You're probably well aware of the fact that energy companies use vast amounts of water and sand in the fracking process. However, you might not know that sand is just one of many proppants used by the energy industry. The growing use of proppants has its producers piggybacking on the shale boom and in so doing, offering investors an interesting way to invest in the growth of oil and gas production.
As I personally dug deeper into the proppant industry I became convinced that this was a story worth owning. Last week I decided to commit some of my own capital to the industry and welcomed Hi-Crush Partners (NYSE:HCLP) to my portfolio. I thought I'd share with you why I felt compelled to invest in this proppant producer.
What's a proppant?
Proppants are used by the oil and gas industry to prop up the fractures in a well to enhance the flow of oil and gas out of the well. There are several types of proppants with Hi-Crush and US Silica Holdings (NYSE:SLCA) both producing raw frack sand while CARBO Ceramics (NYSE:CRR) produces both a ceramic proppant and resin-coated sand.
Sand is the low-cost option for producers but it's not always the best option. Because CARBO's ceramic proppants are of a uniform shape and size, it allows for more oil and gas to flow through. That being said, more than three-quarters of the proppant market is raw frack sand.
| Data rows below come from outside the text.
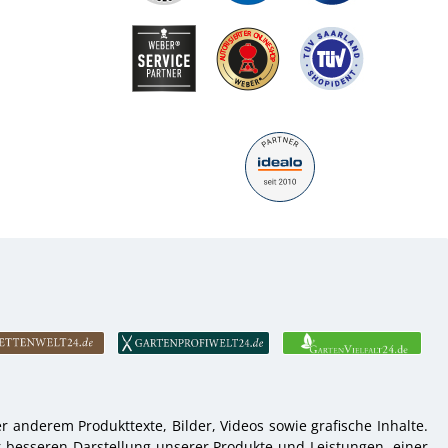
 anderem Produkttexte, Bilder, Videos sowie grafische Inhalte.
r besseren Darstellung unserer Produkte und Leistungen, einer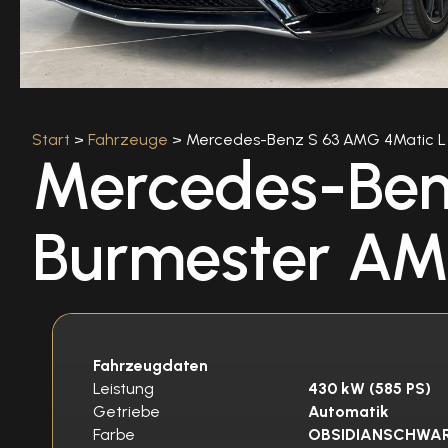
Start
>
Fahrzeuge
> Mercedes-Benz S 63 AMG 4Matic L 
Mercedes-Ben
Burmester AM
Fahrzeugdaten
Leistung
430 kW (585 PS)
Getriebe
Automatik
Farbe
OBSIDIANSCHWAR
It's a market that's projected to nearly double over the next 10 years from 16.7 million tons in 2011 to 31.5 million tons by 2021 as you can see from the following chart:
With frack sand being a volume market, I'd prefer to stick with the lowest-cost producer and Hi-Crush Partners is among the best in that department.
Why Hi-Crush Partners?
Not only is Hi-Crush a pure-play, low-cost producer of frack sand, but I'm drawn to the fact that the company is structured as a master limited partnership. As such, Hi-Crush distributes most of its earnings back to unitholders. At last count that amounted to $1.90 in annual distributions and equated to a yield of nearly 10%.
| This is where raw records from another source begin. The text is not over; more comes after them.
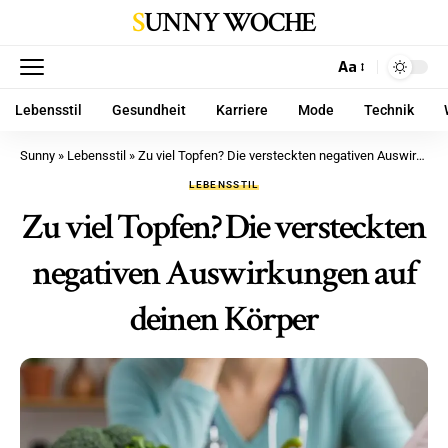
SUNNY WOCHE
Aa
Lebensstil
Gesundheit
Karriere
Mode
Technik
Sunny
»
Lebensstil
»
Zu viel Topfen? Die versteckten negativen Auswirkungen auf deinen Körper
LEBENSSTIL
Zu viel Topfen? Die versteckten
negativen Auswirkungen auf
deinen Körper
For my money, Hi-Crush is a better bet because it offers me a simple pure play on the growing frack sand market. US Silica, on the other hand, is more diversified as it boasts over 200 products and 1,400 customers. While that might appeal to other investors, it wasn't what I was looking for. Meanwhile, CARBO's products are not expected to take market share from raw frack sand so while its overall market will grow, it doesn't appear that it will claim much, if any, of the raw frack sand market.
What's the risk?
The biggest risk for Hi-Crush is customer concentration. One of its four main customers, Baker Hughes (NYSE:BHI) decided to bail on its contract last year. That sent shares of Hi-Crush down sharply and the loss of another customer could signal greater problems at the company. A core thesis to owning Hi-Crush is the long-term contracts it has with customers which secures the high investor payout. Currently, the company has fixed price contracts with an average life of more than three years. If the security of these contracts begins to crumble, it could be time to walk away.
Final Foolish thoughts
One final note, I did not buy shares outright. Instead, I wrote puts in order to buy shares cheaper or to earn income. For me, this was about managing my risk giving the fact that the market seems to be hitting new highs almost daily. That being said, I think Hi-Crush will end up being a long-term winner for my portfolio and I'd just prefer to buy it a bit cheaper.